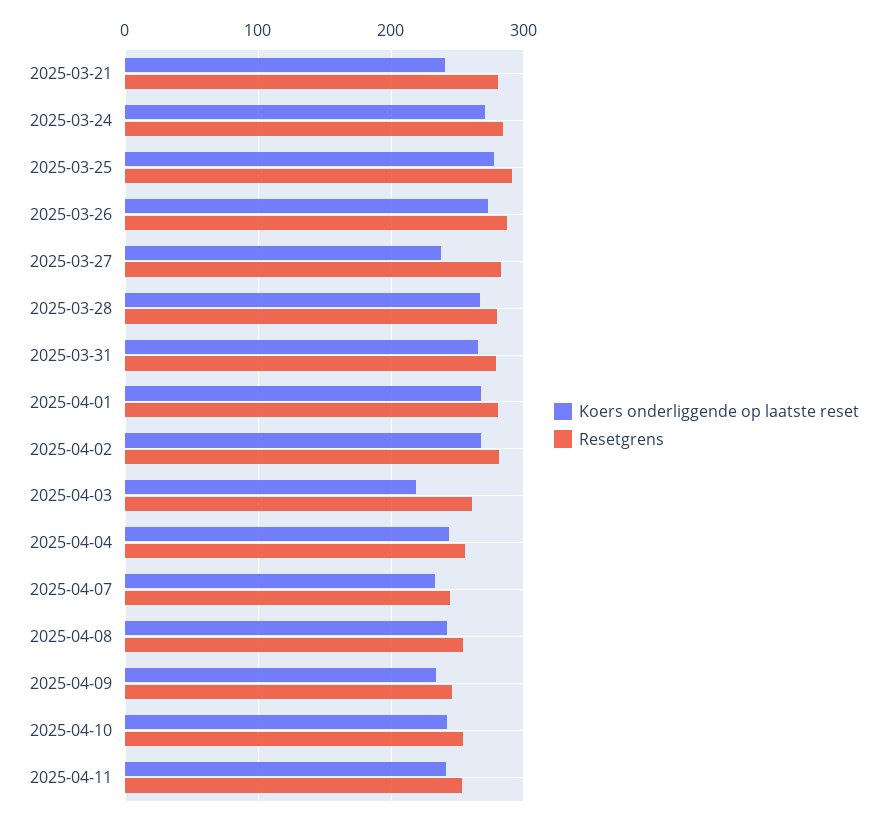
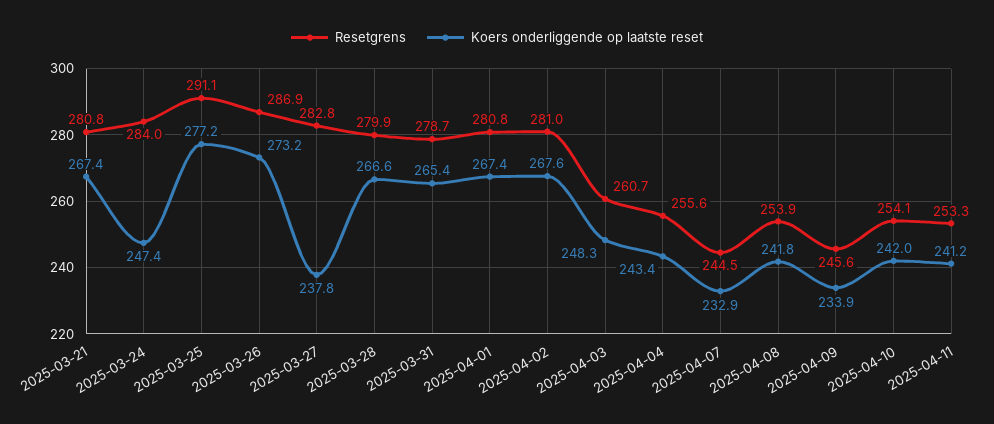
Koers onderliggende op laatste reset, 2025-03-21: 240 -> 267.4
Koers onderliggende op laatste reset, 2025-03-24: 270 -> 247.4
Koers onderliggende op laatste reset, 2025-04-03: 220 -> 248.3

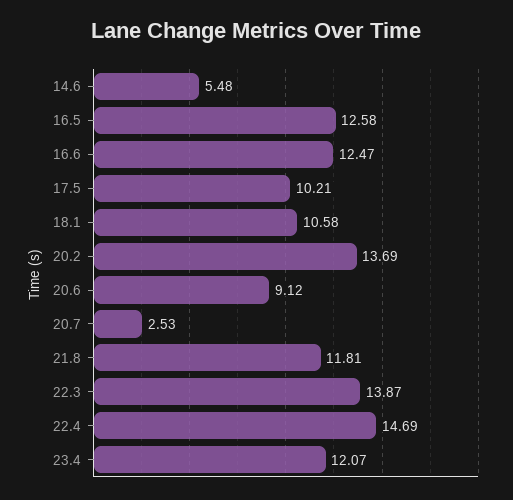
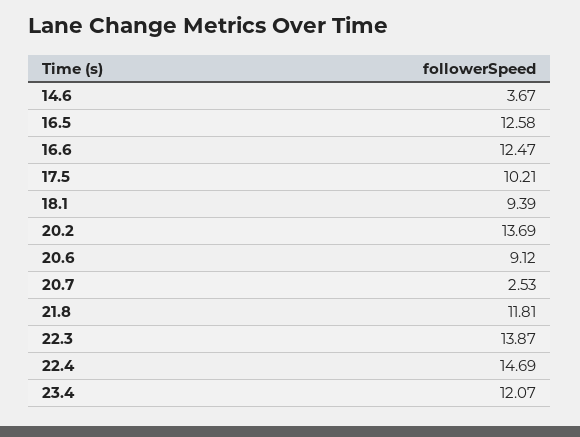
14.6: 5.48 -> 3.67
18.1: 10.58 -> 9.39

▬▬▬▬▬▬▬▬▬▬

All of the records must come back exactly as they stand, minus every picture.

▸ EXERCISE RESPONSE
Koers onderliggende op laatste reset, 2025-03-21: 240 -> 267.4
Koers onderliggende op laatste reset, 2025-03-24: 270 -> 247.4
Koers onderliggende op laatste reset, 2025-04-03: 220 -> 248.3

14.6: 5.48 -> 3.67
18.1: 10.58 -> 9.39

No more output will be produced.